I am going to add, that there is no difference in housing the cultures in the light/dark on mold growth. 

I am also going to add that housing the flies in the dark prevents them from converting beta carotene to vitamin A.. so you are actually providing a less nutritious fly. 

I am also unconvinced that vinegar plays a part in prevent A. niger overgrowths as this mold does very well in acidic enviroments (in fact it acidifys the growth media to reduce competition).

I microwave my cultures to sterilize the cups and media..... 

Ed


----------



## tommy2 (Feb 13, 2007)

Ok, good info. I am leaning towards the coffee filters as the issue. They are old ones I had found in my frog bin. How long do you microwave for? nuke filters too? Thanks!


----------



## ChrisK (Oct 28, 2008)

Ed, do you pretty much get zero mold now?


----------



## kinison (Jul 1, 2010)

I get 0 mold. Must be doing something right.


----------



## NathanB (Jan 21, 2008)

> 5) contaminated structures added for the flies


I had this problem in the past with excelsior that was contaminated.


----------



## Ed (Sep 19, 2004)

ChrisK said:


> Ed, do you pretty much get zero mold now?


 
I haven't had a case of mold in years. I do see cases of yeast overgrowth (a slimy white coating). 

Ed


----------



## Pumilo (Sep 4, 2010)

Agree with Kinnison.
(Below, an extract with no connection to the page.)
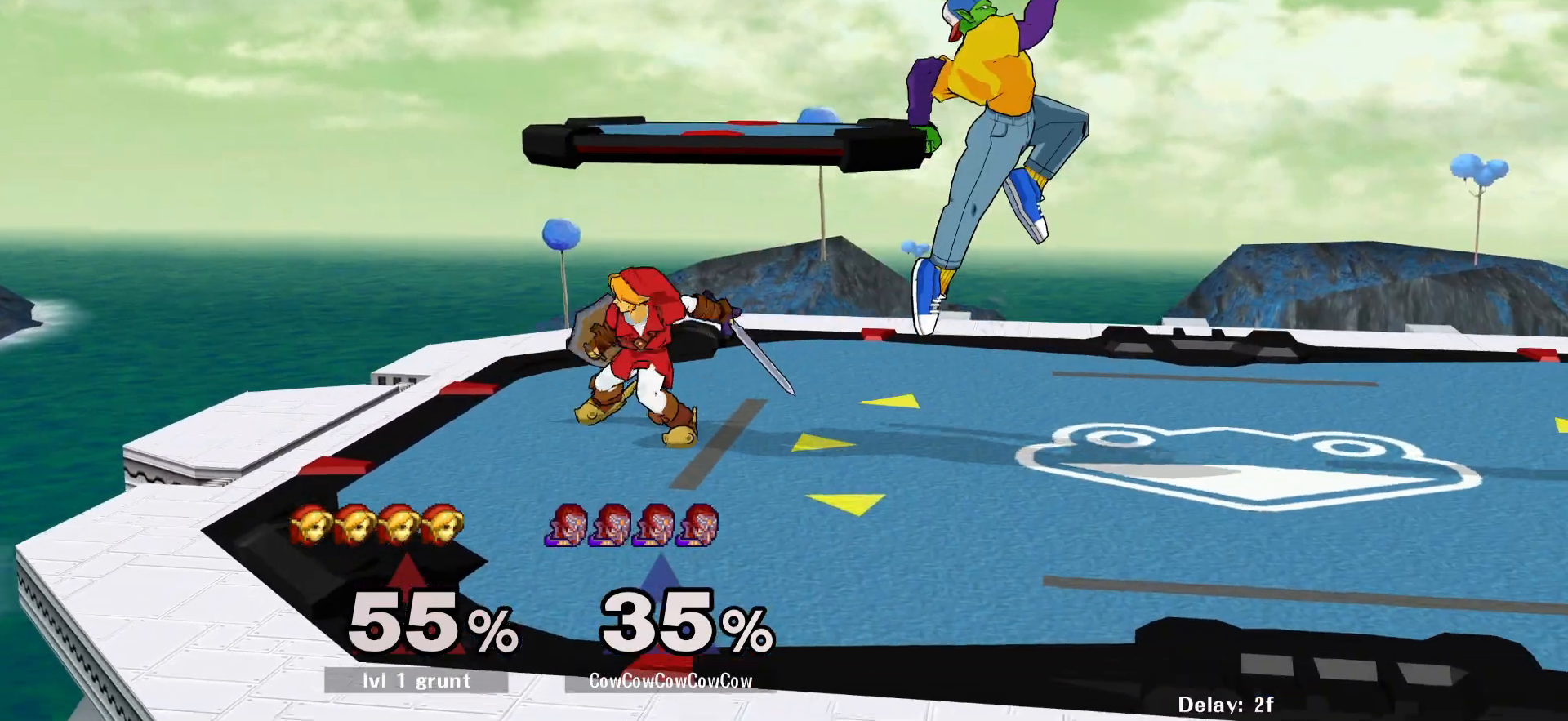
{"buttons": ["DPAD_LEFT"], "events": [[17, "DPAD_LEFT", "up"], [133, "C_LEFT", "down"], [167, "DPAD_LEFT", "down"], [267, "Z", "down"], [350, "C_LEFT", "up"], [350, "Z", "up"]]}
I switched away from vinegar, to Methyl Paraben, years ago. Production went up. Never had a problem with mold again. Josh's frogs has a great price on Methyl Paraben.

Also agree with Ed. I either nuke all my cultures, or start them with boiling water. This also eliminates on possible contamination of grain mites riding in on your media. 
Doug


----------